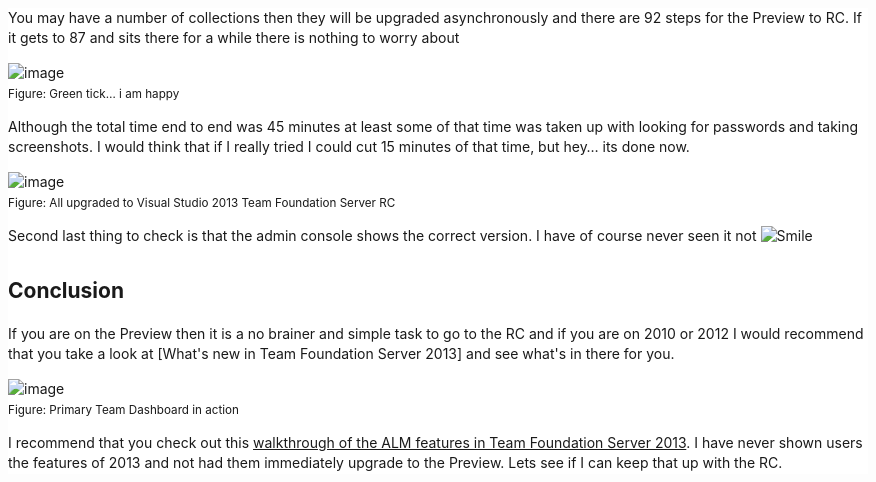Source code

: <p>You may have a number of collections then they will be upgraded asynchronously and there are 92 steps for the Preview to RC. If it gets to 87 and sits there for a while there is nothing to worry about</p>
<p><img title="image" style="border-left-width: 0px; border-right-width: 0px; background-image: none; border-bottom-width: 0px; padding-top: 0px; padding-left: 0px; margin: 0px; display: inline; padding-right: 0px; border-top-width: 0px" border="0" alt="image" src="http://nakedalmweb.wpengine.com/wp-content/uploads/2013/08/image45.png" width="800" height="450"><br><small>Figure: Green tick… i am happy</small></p>
<p>Although the total time end to end was 45 minutes at least some of that time was taken up with looking for passwords and taking screenshots. I would think that if I really tried I could cut 15 minutes of that time, but hey… its done now.</p>
<p><img title="image" style="border-left-width: 0px; border-right-width: 0px; background-image: none; border-bottom-width: 0px; padding-top: 0px; padding-left: 0px; margin: 0px; display: inline; padding-right: 0px; border-top-width: 0px" border="0" alt="image" src="http://nakedalmweb.wpengine.com/wp-content/uploads/2013/08/image46.png" width="800" height="450"><br><small>Figure: All upgraded to Visual Studio 2013 Team Foundation Server RC</small></p>
<p>Second last thing to check is that the admin console shows the correct version. I have of course never seen it not <img class="wlEmoticon wlEmoticon-smile" style="border-top-style: none; border-bottom-style: none; border-right-style: none; border-left-style: none" alt="Smile" src="http://nakedalmweb.wpengine.com/wp-content/uploads/2013/08/wlEmoticon-smile.png"></p>
<h2>Conclusion</h2>
<p>If you are on the Preview then it is a no brainer and simple task to go to the RC and if you are on 2010 or 2012 I would recommend that you take a look at [What's new in Team Foundation Server 2013] and see what's in there for you.</p>
<p><img title="image" style="border-left-width: 0px; border-right-width: 0px; background-image: none; border-bottom-width: 0px; padding-top: 0px; padding-left: 0px; margin: 0px; display: inline; padding-right: 0px; border-top-width: 0px" border="0" alt="image" src="http://nakedalmweb.wpengine.com/wp-content/uploads/2013/08/image47.png" width="800" height="450"><br><small>Figure: Primary Team Dashboard in action</small></p>
<p>I recommend that you check out this <a href="http://nakedalmweb.wpengine.com/video-new-with-visual-studio-2013-manage-portfolio-backlogs-to-understand-the-scope-of-work/" target="_blank">walkthrough of the ALM features in Team Foundation Server 2013</a>. I have never shown users the features of 2013 and not had them immediately upgrade to the Preview. Lets see if I can keep that up with the RC.</p>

##########

**Activity**
Display each line of the data where "style" occurs.

**Exercise result**
<p><img title="image" style="border-left-width: 0px; border-right-width: 0px; background-image: none; border-bottom-width: 0px; padding-top: 0px; padding-left: 0px; margin: 0px; display: inline; padding-right: 0px; border-top-width: 0px" border="0" alt="image" src="http://nakedalmweb.wpengine.com/wp-content/uploads/2013/08/image45.png" width="800" height="450"><br><small>Figure: Green tick… i am happy</small></p>
<p><img title="image" style="border-left-width: 0px; border-right-width: 0px; background-image: none; border-bottom-width: 0px; padding-top: 0px; padding-left: 0px; margin: 0px; display: inline; padding-right: 0px; border-top-width: 0px" border="0" alt="image" src="http://nakedalmweb.wpengine.com/wp-content/uploads/2013/08/image46.png" width="800" height="450"><br><small>Figure: All upgraded to Visual Studio 2013 Team Foundation Server RC</small></p>
<p>Second last thing to check is that the admin console shows the correct version. I have of course never seen it not <img class="wlEmoticon wlEmoticon-smile" style="border-top-style: none; border-bottom-style: none; border-right-style: none; border-left-style: none" alt="Smile" src="http://nakedalmweb.wpengine.com/wp-content/uploads/2013/08/wlEmoticon-smile.png"></p>
<p><img title="image" style="border-left-width: 0px; border-right-width: 0px; background-image: none; border-bottom-width: 0px; padding-top: 0px; padding-left: 0px; margin: 0px; display: inline; padding-right: 0px; border-top-width: 0px" border="0" alt="image" src="http://nakedalmweb.wpengine.com/wp-content/uploads/2013/08/image47.png" width="800" height="450"><br><small>Figure: Primary Team Dashboard in action</small></p>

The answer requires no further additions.